Booyah45828
Full Access Member
I reluctantly agree with this. A large number of techs in my experience do little diagnosing. A lot of shops charge the diagnosis fee in order to cover scanner costs. Our newest scanner offers a feature that gives the most to least changed components per trouble code. Makes it too easy for them IMO. Then again, can you blame a tech when a large number of dealers won't give any diagnostic time for them to actually figure out the problem? Then add that most shops have a 2 week lead time due to the tech shortage.Not necessary anymore. Plug in to the OBD, do some parts changing, if that fails to fix it, change more related parts, if that fails, it needs a new engine.
Technicians = parts changers.
That Is diagnosing nowadays.
Jesusfreak, I am probably 30 miles south of you. My IDI is in Crestview where most of my jobs are. Maybe we can meet some day.

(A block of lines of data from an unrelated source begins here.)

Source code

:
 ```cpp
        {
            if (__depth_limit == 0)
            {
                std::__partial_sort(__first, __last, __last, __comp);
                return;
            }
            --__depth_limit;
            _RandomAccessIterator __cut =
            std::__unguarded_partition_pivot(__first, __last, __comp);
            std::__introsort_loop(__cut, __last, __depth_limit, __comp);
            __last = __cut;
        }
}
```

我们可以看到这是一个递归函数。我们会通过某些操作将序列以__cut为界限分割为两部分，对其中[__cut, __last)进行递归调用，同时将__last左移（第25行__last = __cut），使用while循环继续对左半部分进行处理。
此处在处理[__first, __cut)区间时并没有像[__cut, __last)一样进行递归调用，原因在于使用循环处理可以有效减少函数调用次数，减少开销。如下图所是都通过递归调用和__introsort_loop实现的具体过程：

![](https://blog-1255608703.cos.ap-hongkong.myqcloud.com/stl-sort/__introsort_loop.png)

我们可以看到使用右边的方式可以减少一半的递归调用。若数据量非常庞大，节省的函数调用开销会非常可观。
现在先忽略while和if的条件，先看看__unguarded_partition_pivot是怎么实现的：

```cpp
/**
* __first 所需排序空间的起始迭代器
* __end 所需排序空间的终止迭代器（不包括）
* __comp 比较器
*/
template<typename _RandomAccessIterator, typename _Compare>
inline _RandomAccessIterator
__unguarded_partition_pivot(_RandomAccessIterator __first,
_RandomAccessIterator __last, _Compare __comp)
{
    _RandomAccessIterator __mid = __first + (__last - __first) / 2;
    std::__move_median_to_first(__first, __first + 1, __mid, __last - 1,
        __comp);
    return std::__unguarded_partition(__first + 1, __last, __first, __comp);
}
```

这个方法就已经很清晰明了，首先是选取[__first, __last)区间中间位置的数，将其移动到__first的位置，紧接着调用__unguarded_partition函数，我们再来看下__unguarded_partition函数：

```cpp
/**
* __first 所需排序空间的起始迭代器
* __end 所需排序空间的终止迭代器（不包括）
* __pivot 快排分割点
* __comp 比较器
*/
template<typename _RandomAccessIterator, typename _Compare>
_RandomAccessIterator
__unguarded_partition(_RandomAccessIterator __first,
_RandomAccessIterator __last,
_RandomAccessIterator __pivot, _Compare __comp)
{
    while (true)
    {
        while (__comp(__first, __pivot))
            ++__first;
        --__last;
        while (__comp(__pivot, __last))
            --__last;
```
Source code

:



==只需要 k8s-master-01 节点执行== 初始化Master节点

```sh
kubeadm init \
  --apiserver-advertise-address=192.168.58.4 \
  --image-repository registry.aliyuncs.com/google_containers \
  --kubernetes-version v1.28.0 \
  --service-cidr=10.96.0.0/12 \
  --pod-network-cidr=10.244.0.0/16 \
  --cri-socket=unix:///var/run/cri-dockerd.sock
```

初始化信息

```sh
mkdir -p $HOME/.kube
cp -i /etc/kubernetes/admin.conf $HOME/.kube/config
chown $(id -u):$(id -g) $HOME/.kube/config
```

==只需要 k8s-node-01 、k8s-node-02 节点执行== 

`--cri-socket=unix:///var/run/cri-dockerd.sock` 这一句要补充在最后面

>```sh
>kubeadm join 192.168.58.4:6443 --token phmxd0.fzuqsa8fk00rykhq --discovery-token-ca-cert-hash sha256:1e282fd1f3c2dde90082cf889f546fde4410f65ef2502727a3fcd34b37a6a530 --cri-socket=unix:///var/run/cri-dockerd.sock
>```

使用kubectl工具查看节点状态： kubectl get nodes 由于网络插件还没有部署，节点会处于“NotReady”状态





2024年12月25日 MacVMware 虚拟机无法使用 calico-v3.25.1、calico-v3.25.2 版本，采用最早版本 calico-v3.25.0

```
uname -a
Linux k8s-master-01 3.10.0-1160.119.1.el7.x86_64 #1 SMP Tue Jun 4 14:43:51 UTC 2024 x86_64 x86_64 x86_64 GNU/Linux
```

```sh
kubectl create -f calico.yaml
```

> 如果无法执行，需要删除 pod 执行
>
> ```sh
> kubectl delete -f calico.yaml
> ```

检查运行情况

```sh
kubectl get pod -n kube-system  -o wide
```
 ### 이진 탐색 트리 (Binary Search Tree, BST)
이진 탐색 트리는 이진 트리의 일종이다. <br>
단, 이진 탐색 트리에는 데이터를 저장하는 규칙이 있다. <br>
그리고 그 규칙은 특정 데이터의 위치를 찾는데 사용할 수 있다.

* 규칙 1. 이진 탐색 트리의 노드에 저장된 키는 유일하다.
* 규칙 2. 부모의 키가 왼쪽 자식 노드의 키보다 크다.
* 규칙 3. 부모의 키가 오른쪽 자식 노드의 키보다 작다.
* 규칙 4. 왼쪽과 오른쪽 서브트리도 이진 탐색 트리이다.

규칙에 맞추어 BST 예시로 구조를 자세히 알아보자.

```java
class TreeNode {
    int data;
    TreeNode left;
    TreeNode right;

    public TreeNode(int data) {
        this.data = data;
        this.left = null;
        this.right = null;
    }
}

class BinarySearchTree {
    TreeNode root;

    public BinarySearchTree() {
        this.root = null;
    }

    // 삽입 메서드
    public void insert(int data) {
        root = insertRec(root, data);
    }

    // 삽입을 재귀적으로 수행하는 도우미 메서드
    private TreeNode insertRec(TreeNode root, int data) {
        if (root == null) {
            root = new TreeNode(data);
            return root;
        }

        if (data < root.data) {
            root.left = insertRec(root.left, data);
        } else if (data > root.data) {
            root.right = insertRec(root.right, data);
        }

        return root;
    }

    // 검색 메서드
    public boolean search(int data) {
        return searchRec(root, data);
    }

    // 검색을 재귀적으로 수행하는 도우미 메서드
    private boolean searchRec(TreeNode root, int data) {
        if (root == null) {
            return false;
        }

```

You also have to factor in American consumerism, comparing prices at every chance they can, even if it's not an apples-apples comparison. "Well so and so down the street only charges 10 bucks a tire to mount/dismount/balance. Does so and so clean the corrosion off the rim, and then apply a sealer to the bead so that it doesn't corrode and leak in 6 months? No? Now you know why your last set of tires needed aired up every other week."
I've got a cruze in here now that has been to a handful of shops, each one giving the ol parts cannon try. I've got several boxes of used parts in the trunk to prove it.
HD shops are different in my experience, in that they're not usually afraid to charge, and therefore will give techs time to actually figure out and fix the problem.